Onward! 2017 – Proceedings

Message from the Chairs
Onward! is a premier multidisciplinary conference focused on everything to do with programming and software, including processes, methods, languages, communities and applications. Onward! is more radical, more visionary and more open than other conferences to ideas that are well-argued but not yet proven. We welcome different ways of thinking about, approaching and reporting on programming language and software engineering research. Onward! 2017 is part of SPLASH 2017, taking place in Vancouver, Canada on October 22--27, 2017.

Papers

Language Design

Can We Crowdsource Language Design?
Preston Tunnell Wilson, Justin Pombrio, and Shriram Krishnamurthi
(Brown University, USA)
Most programming languages have been designed by committees or individuals. What happens if, instead, we throw open the design process and let lots of programmers weigh in on semantic choices? Will they avoid well-known mistakes like dynamic scope? What do they expect of aliasing? What kind of overloading behavior will they choose?
We investigate this issue by posing questions to programmers on Amazon Mechanical Turk. We examine several language features, in each case using multiple-choice questions to explore programmer preferences. We check the responses for consensus (agreement between people) and consistency (agreement across responses from one person). In general we find low consistency and consensus, potential confusion over mainstream features, and arguably poor design choices. In short, this preliminary evidence does not argue in favor of designing languages based on programmer preference.
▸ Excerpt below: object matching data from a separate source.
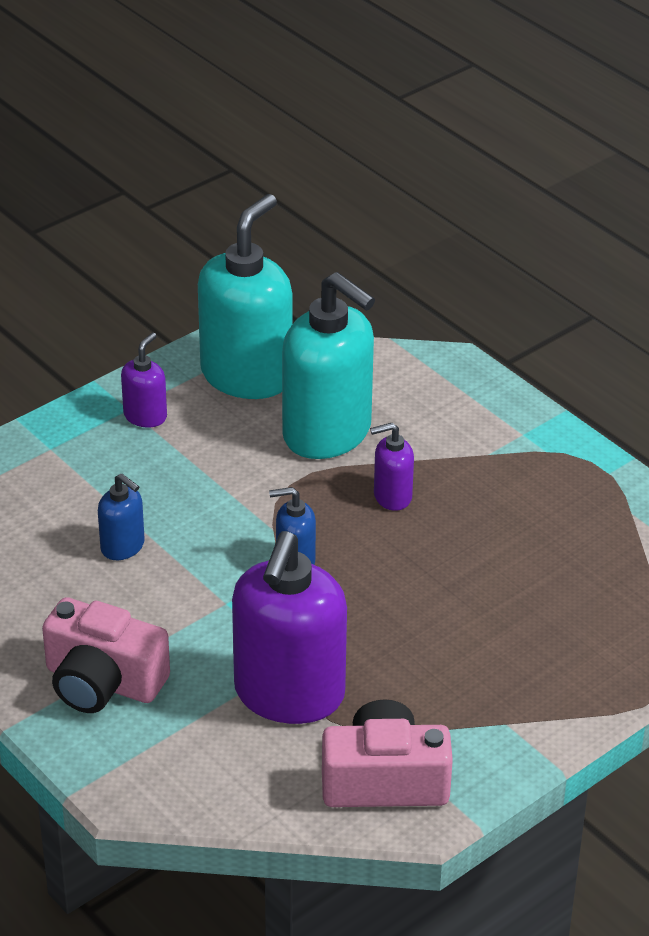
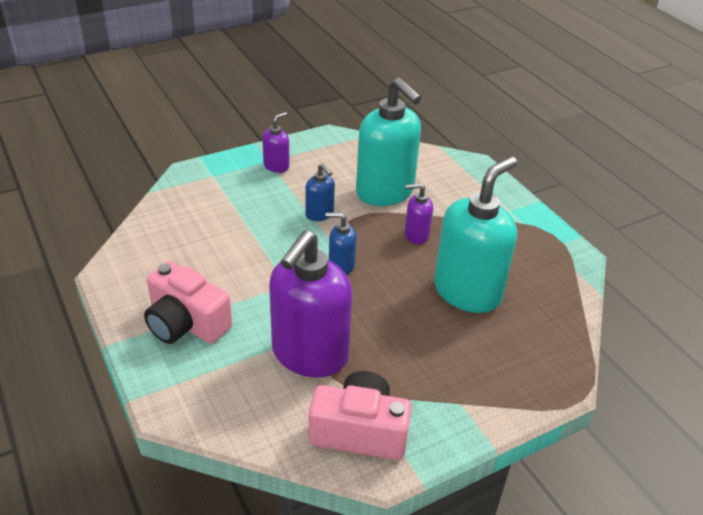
camera: 10 degrees right, 0 degrees up
blue soap dispenser [98,474,145,560] -> blue soap dispenser moved to [305,164,335,221]
turquoise soap dispenser [198,194,292,399] -> turquoise soap dispenser moved to [434,156,517,313]

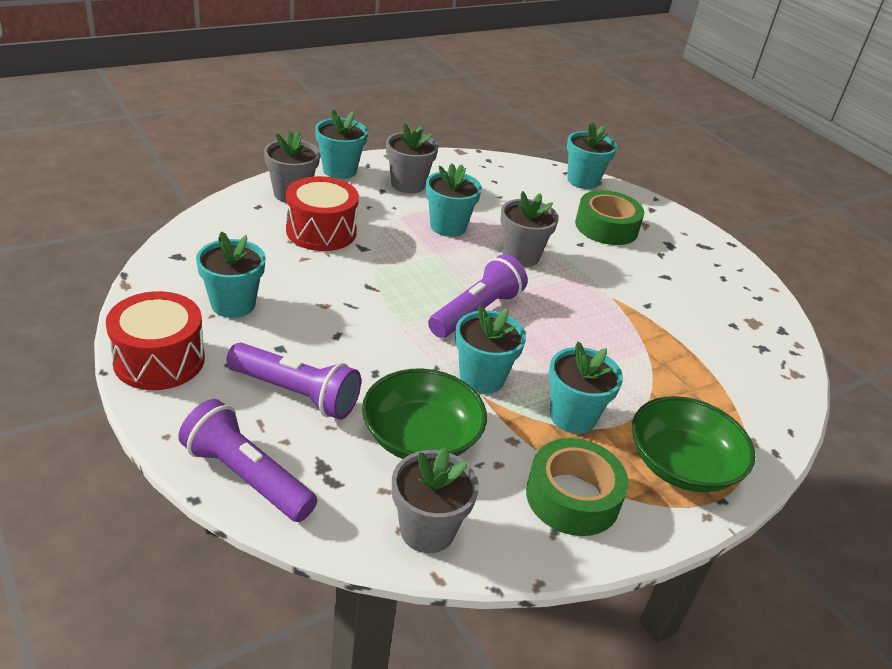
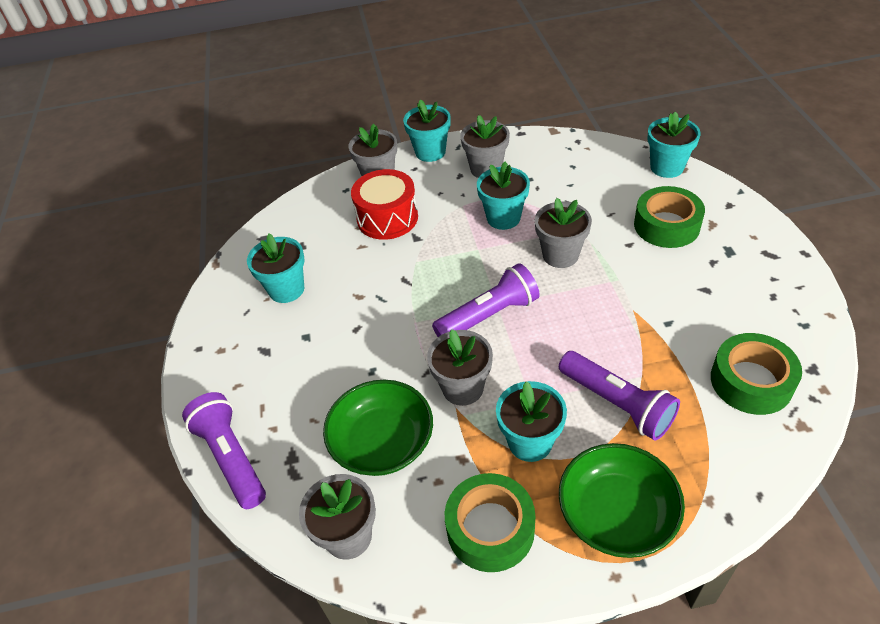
camera: 30 degrees right, 10 degrees up
red drum [106,291,205,390] -> none
purple flashlight [227,343,361,420] -> purple flashlight moved to [559,351,680,441]
turquoise flower pot [455,305,526,394] -> grey flower pot [427,329,493,406]
none -> green tape [711,333,802,415]

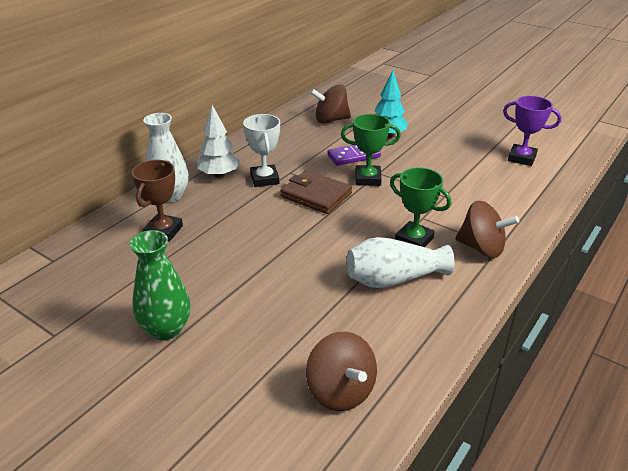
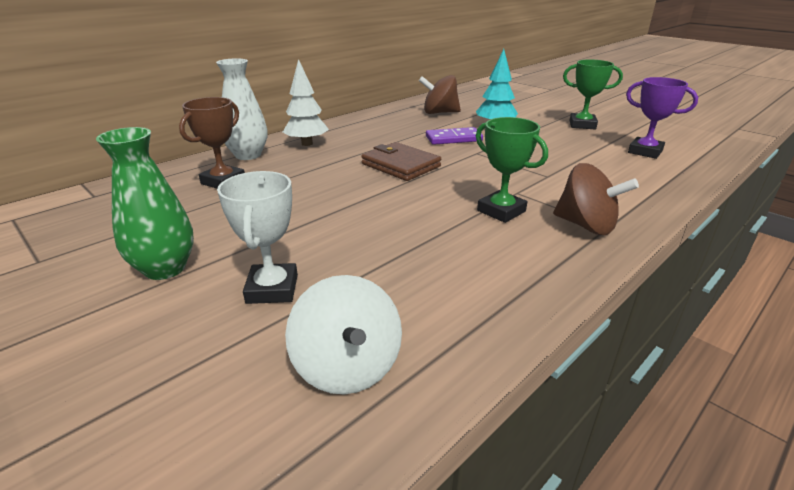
camera: 10 degrees right, 5 degrees down
white trophy [243,114,280,187] -> white trophy moved to [217,171,298,304]
brown spinning top [306,332,377,411] -> white spinning top [285,275,402,394]
green trophy [341,114,401,186] -> green trophy moved to [563,59,623,129]
white vase [347,237,455,288] -> none

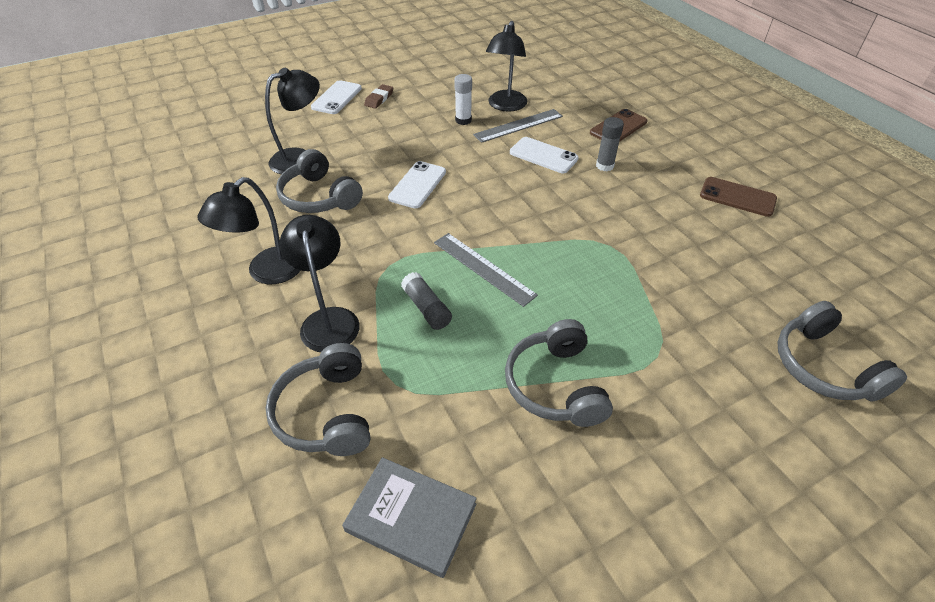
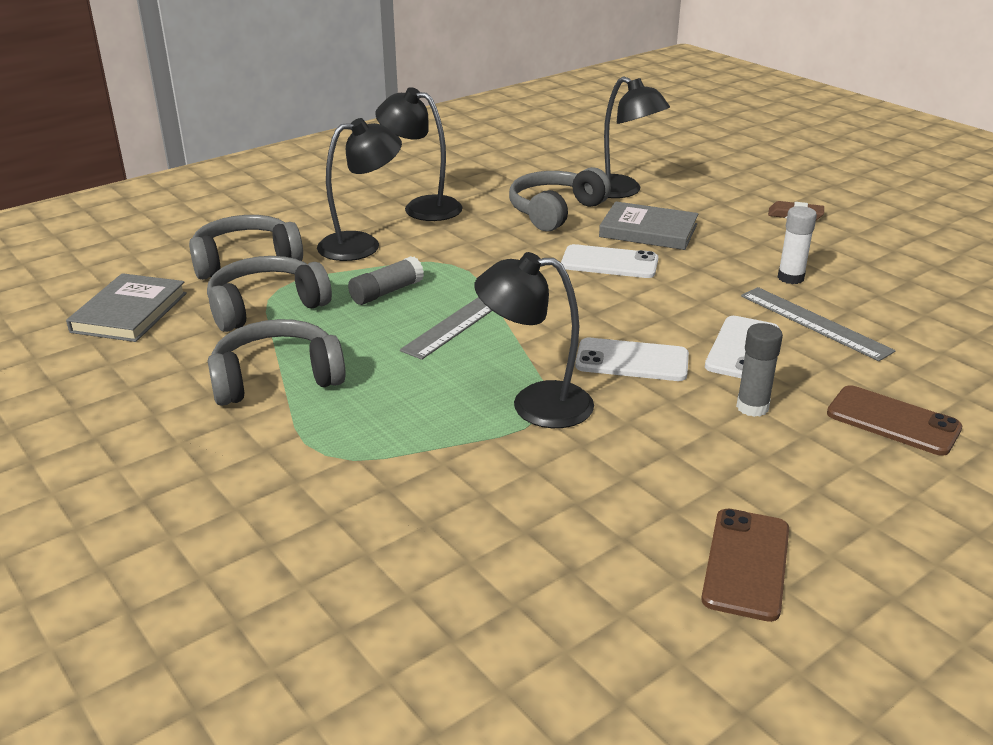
camera: 80 degrees right, 15 degrees down
white phone [311,80,362,114] -> white phone moved to [575,338,689,381]
black lamp [486,21,527,112] -> black lamp moved to [474,252,594,428]
grey headphones [777,301,907,402] -> grey headphones moved to [207,256,332,332]
none -> grey book [599,201,698,250]

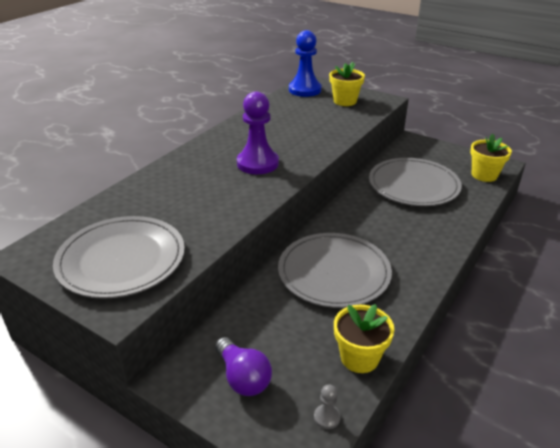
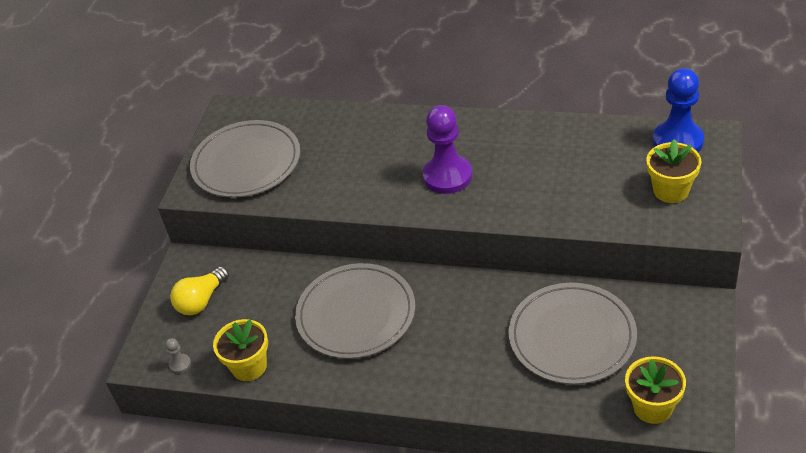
camera: 75 degrees right, 10 degrees up
purple light bulb [215,337,272,396] -> yellow light bulb [170,266,229,315]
Assessing User Preferences in Programming Language Design
Roger D. Chamberlain
(Washington University at St. Louis, USA)
The design of new programming languages has primarily been guided by the preferences of a few (the authors of the language), rather than systematic study of the various options available. This is in part due to the fact that user studies to effectively test usability or understandability hypotheses are cumbersome and expensive. An interesting question is whether crowdsourcing techniques can be leveraged to improve this situation.
We explore this idea using a specific example. While the streaming data paradigm is a popular one for expressing parallelism within applications, there has been little consensus on the methods used to express streaming topologies. Here, we explore the use of Mechanical Turk to recruit self-described programmers as a community to assess user preferences and code readability for two techniques currently in use for the expression of streaming application topology.
The positive results of this study point to the idea that crowdsourcing techniques can be an effective technique that can inexpensively assist language developers in making good design choices.

Replacing Phrase Structure Grammar with Dependency Grammar in the Design and Implementation of Programming Languages
Friedrich Steimann

(Fernuniversität in Hagen, Germany)
For decades, the design and implementation of programming languages has been based on phrase structure grammars, which divide a program recursively into phrases (represented by nonterminals), leaving the words of the program (the terminals) as the atoms of this division. By contrast, dependency grammar suggests that dependency between words, not constituency between phrases, is the primary grammatical relationship, and that a grammar capturing this relationship is basically a lexicon.
In this paper, I suggest the use of dependency grammar for the design and implementation of programming languages. This allows me to unify the dictionaries populated by programs (with variables, procedures, functions, etc.) written in a programming language with the grammar of this language. I call the compilation of a programming language and its programs into a lexicon a langram and, using the example of the while language, show how langrams serve the “growing of languages”.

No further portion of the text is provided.